Un asso nella manica del regime saudita

Il regime saudita spera di approfittare di questa competizione internazionale per dare una spinta al settore turistico e - perché no? - per smorzare anche le polemiche. Il regno, alla cui guida c'è il principe ereditario Mohammad bin Salman, ha avviato negli ultimi anni una politica di apertura e di diversificazione economica, per compensare le perdite dell'industria petrolifera.

Le ong non ci stanno!

Il fatto che la Dakar si svolga nel suo Paese, però, è fortemente contestato dalle associazioni che lottano per i diritti dell'uomo.

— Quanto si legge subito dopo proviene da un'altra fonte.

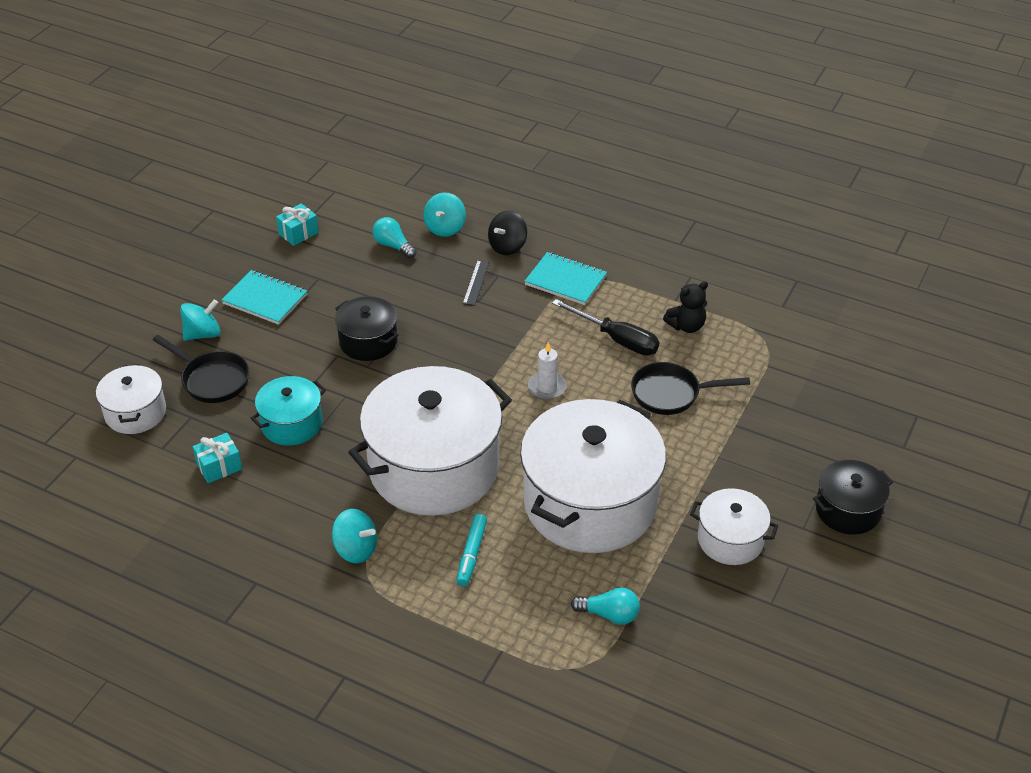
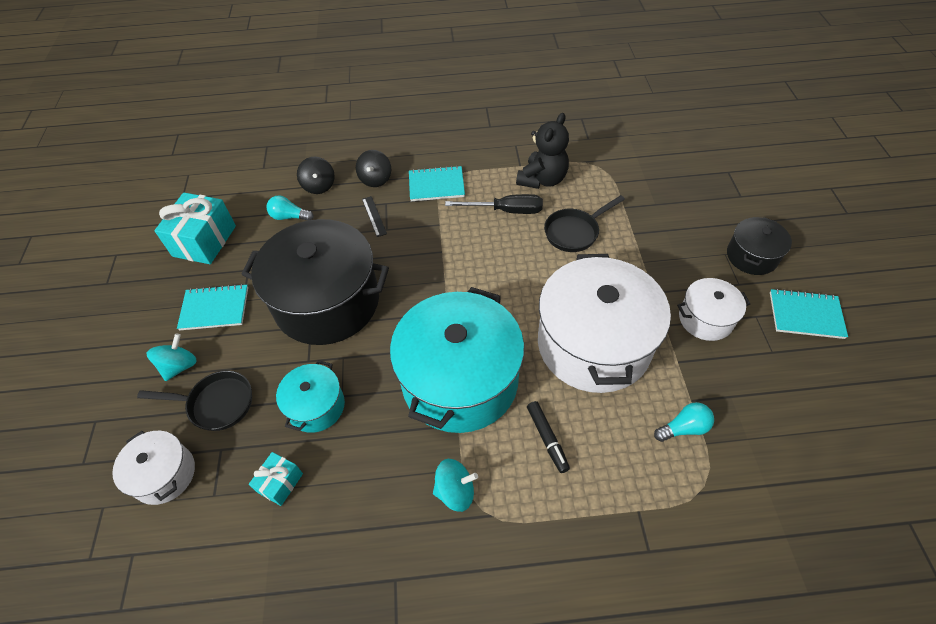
camera: 30 degrees left, 10 degrees up
turquoise gift [276,204,319,246] -> turquoise gift [154,193,236,264], size x1.91
black pot [335,296,398,361] -> black pot [241,219,389,345], size x2.06
white pot [349,366,512,516] -> turquoise pot [390,287,524,433]
turquoise spinning top [423,193,466,237] -> black spinning top [297,157,335,194]
turquoise marker [457,514,487,586] -> black marker [527,401,570,473]
white candle [528,342,567,399] -> none
black teddy bear [663,281,708,333] -> black teddy bear [516,113,569,189], size x1.58
none -> turquoise notebook [770,289,848,339]

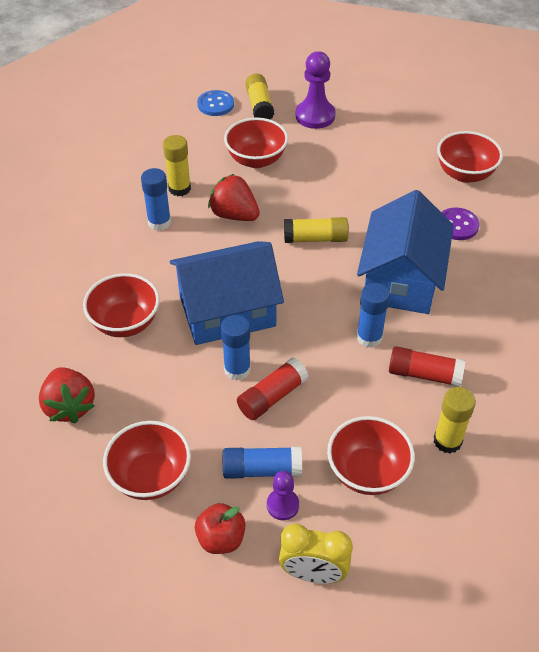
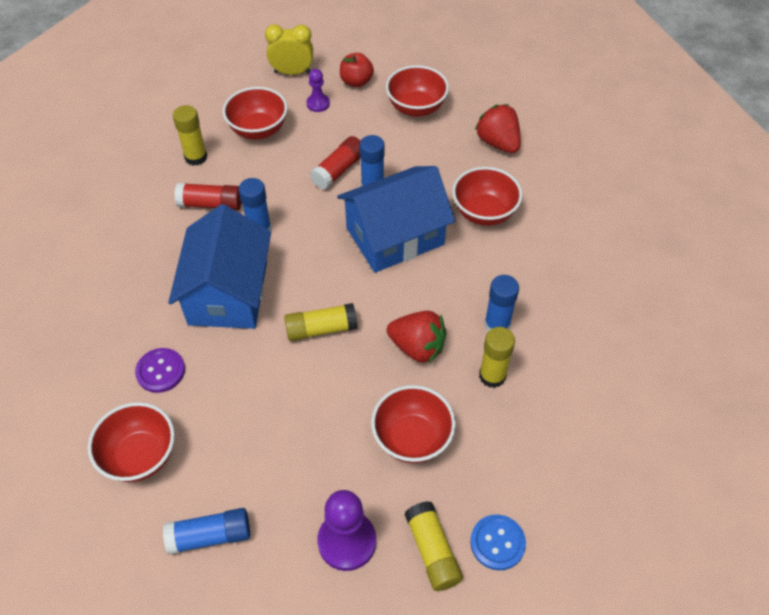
camera: 170 degrees right, 5 degrees up
blue glue stick [223,447,302,479] -> blue glue stick moved to [163,508,250,554]

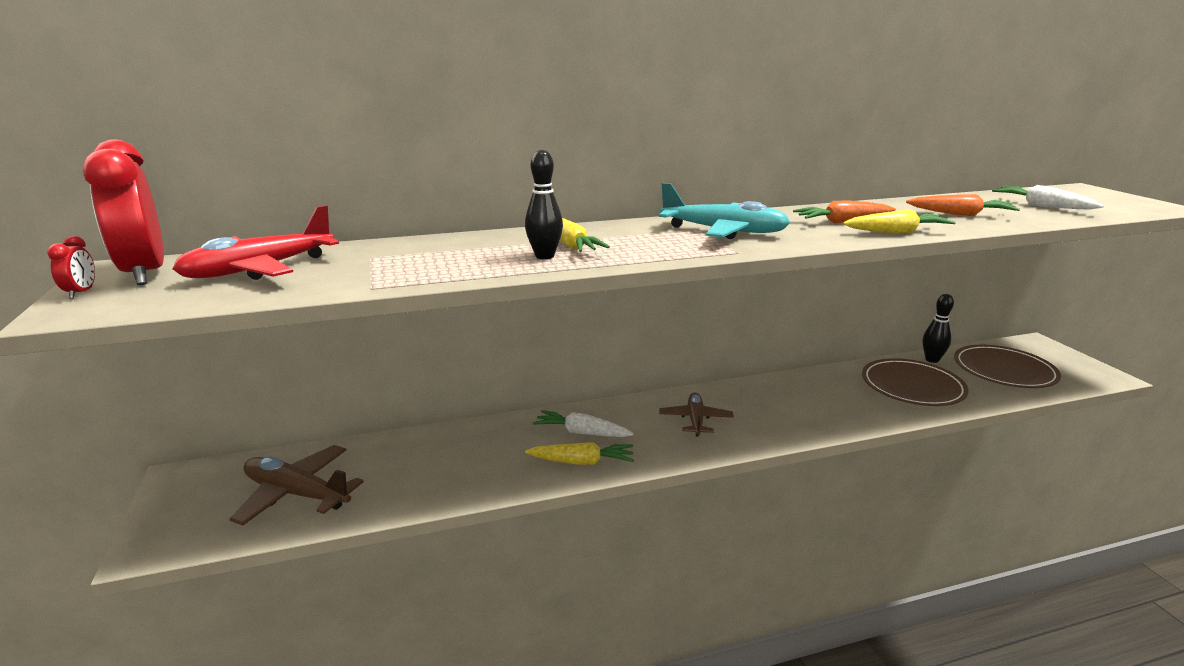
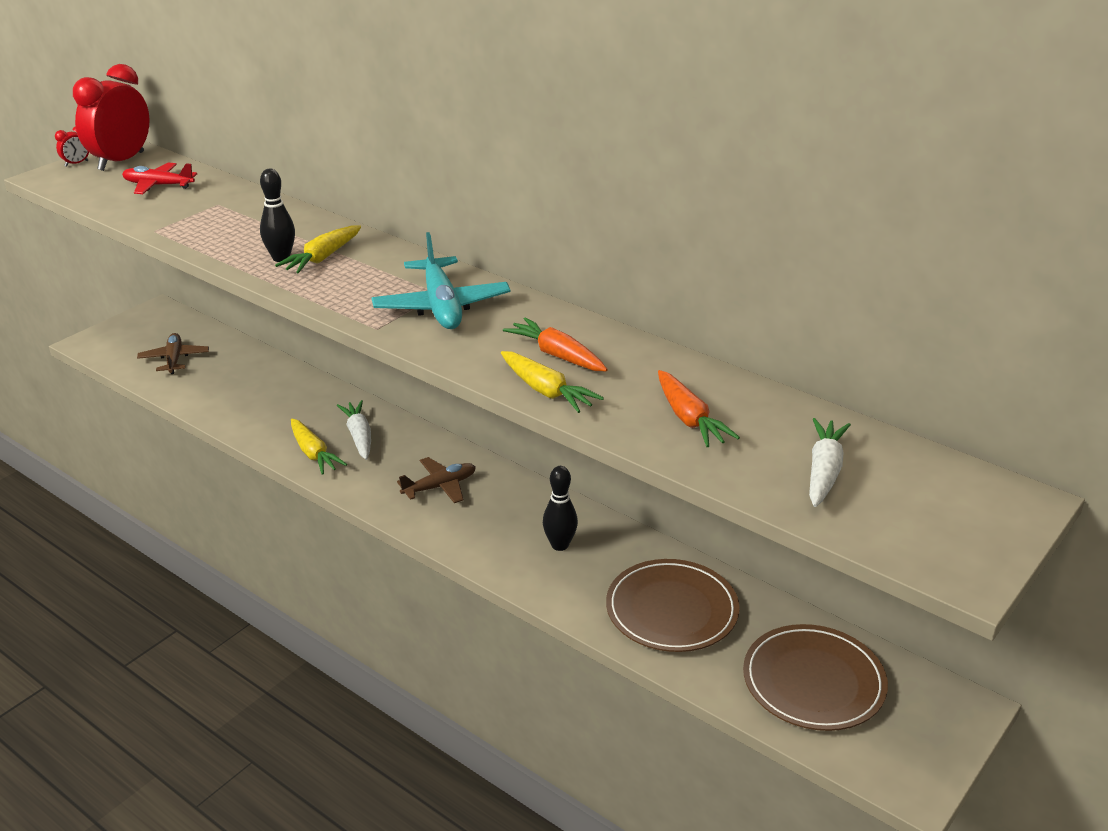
camera: 55 degrees right, 10 degrees up
red plane [172,205,339,280] -> red plane [122,163,197,194], size x0.66
brown plane [230,445,364,526] -> brown plane [137,333,209,374], size x0.66
black bowling pin [923,294,954,363] -> black bowling pin moved to [543,466,578,551]

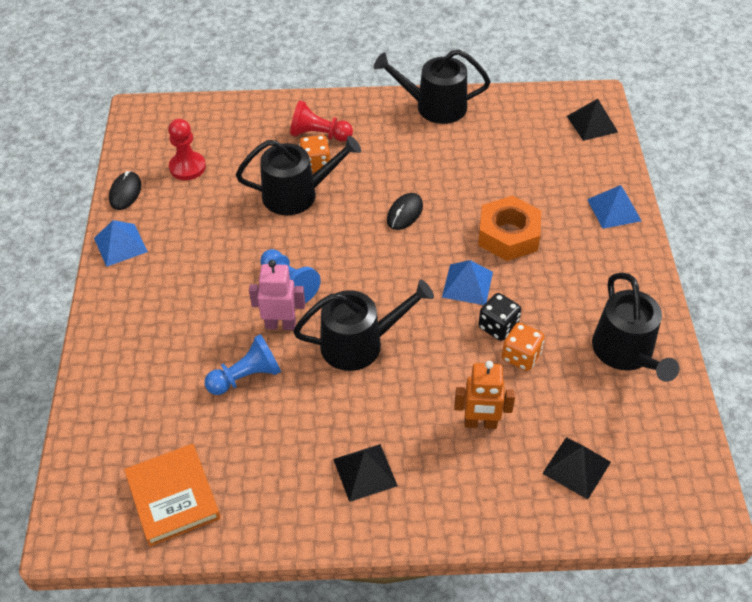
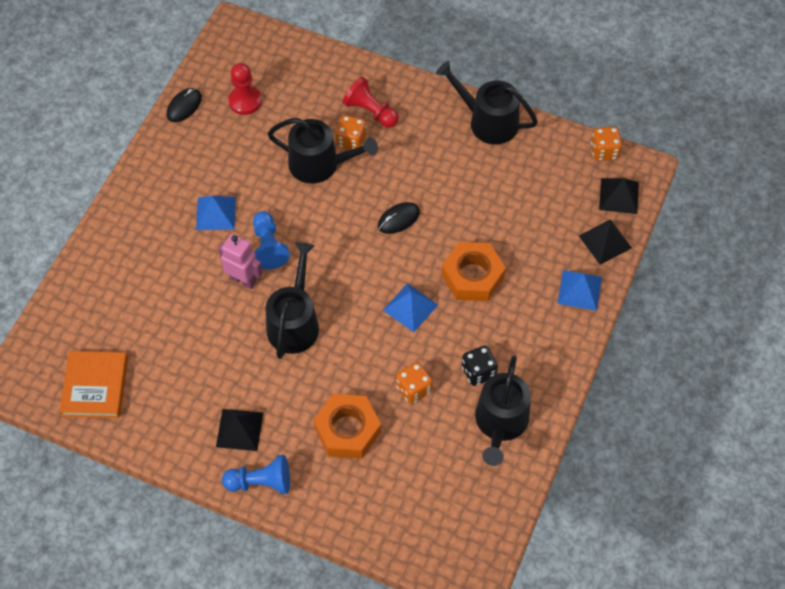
camera: 25 degrees right, 10 degrees up
blue pyramid [94,220,148,267] -> blue pyramid moved to [196,196,236,230]
blue pawn [205,334,281,395] -> blue pawn moved to [222,455,290,494]
black watering can [293,280,434,371] -> black watering can turned 90 degrees counterclockwise [266,242,319,359]
orange robot [454,361,515,429] -> orange nut [313,394,381,459]
black dice [479,293,521,341] -> black dice moved to [462,346,498,386]
black pyramid [542,437,611,500] -> black pyramid moved to [579,219,632,265]
none -> orange dice [591,127,622,161]

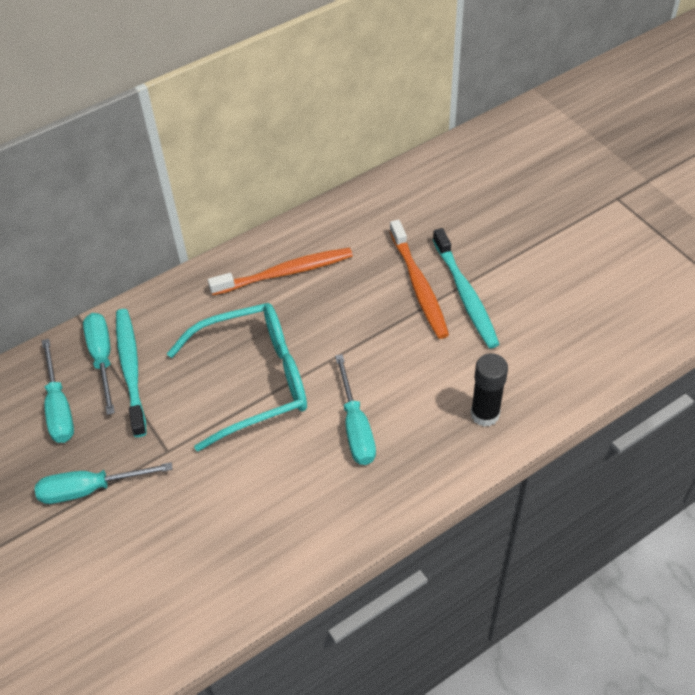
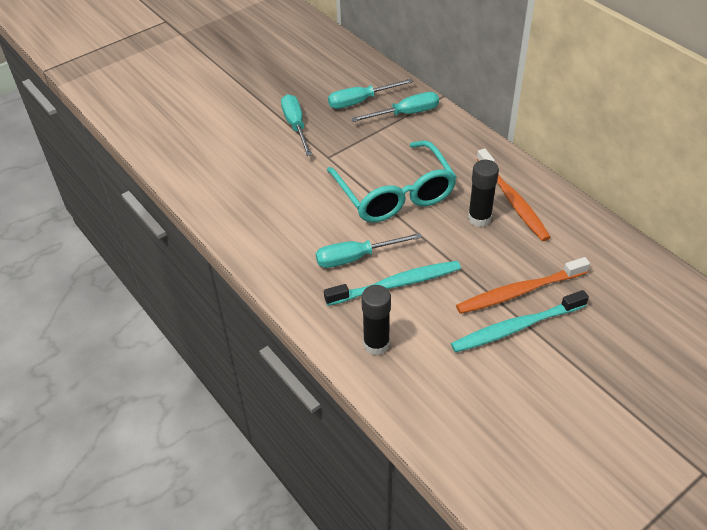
camera: 85 degrees right, 5 degrees down
turquoise toothbrush [116,309,147,437] -> turquoise toothbrush moved to [324,261,461,306]
none -> black glue stick [468,160,499,227]

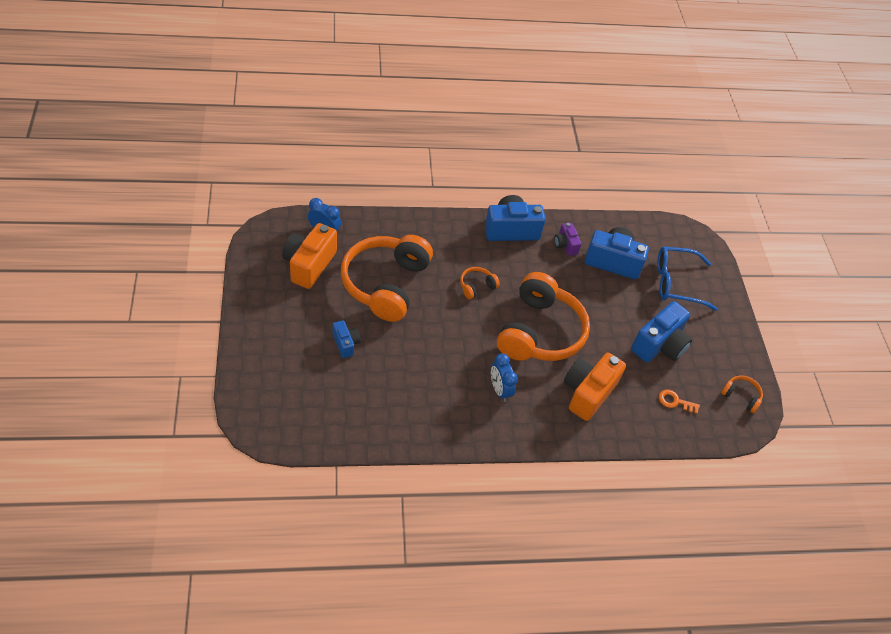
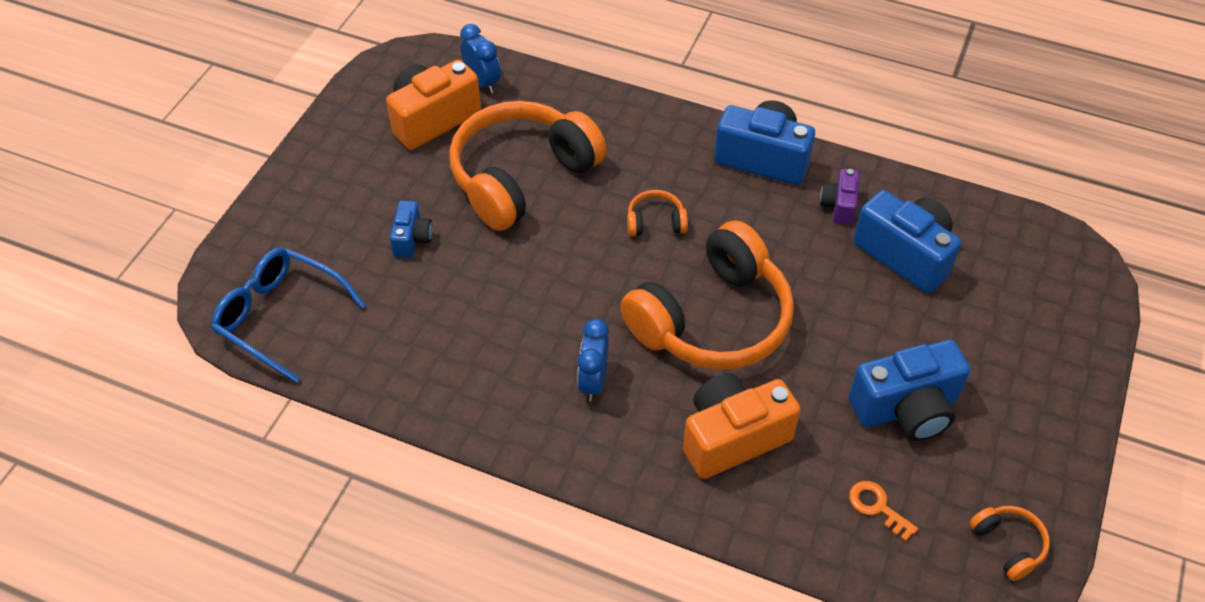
camera: 35 degrees right, 0 degrees up
blue glasses [657,247,717,311] -> blue glasses moved to [211,247,366,383]

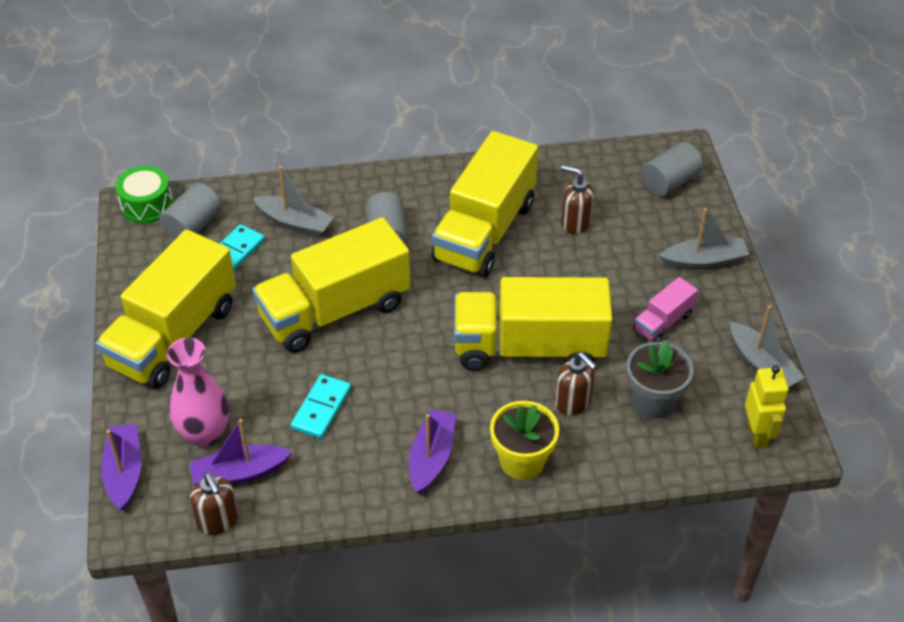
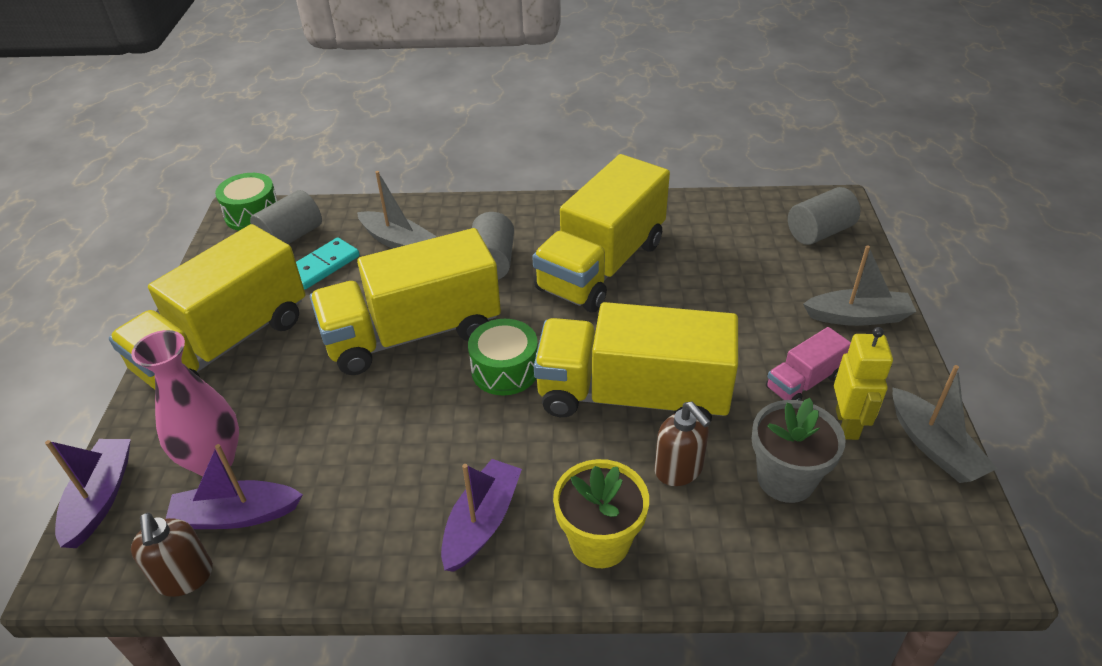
camera: 10 degrees right, 5 degrees down
turquoise domino [291,374,351,439] -> none
brown soap dispenser [561,165,594,234] -> none
yellow robot [745,365,789,448] -> yellow robot moved to [834,327,893,440]
none -> green drum [468,319,538,396]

L'Arabia Saudita è una vera dittatura. E' un Paese dove le esecuzioni vengono eseguite regolarmente. L'anno scorso sono state decapitate 180 persone, tra le quali un bambino
Antoine Madelin
Direttore di International Federation for Human Rights (IFHR)

Oltre alla repressione di chi si oppone al regime, le ong denunciano la condizione delle donne, nonostante i piccoli progressi compiuti negli ultimi due anni. Certo, oggi le donne saudite sono autorizzate a guidare, ad andare allo stadio o a viaggiare all'estero , ma restano comunque sotto la tutela di un uomo.

Le associazioni ricordano quindi agli organizzatori e alle emittenti tv il loro dovere di responsabilità. E ai piloti è stato chiesto di indossare una fascia rosa sul braccio, con l'hashtag #FreeSaudiHeroes, in omaggio agli oppositori politici detenuti.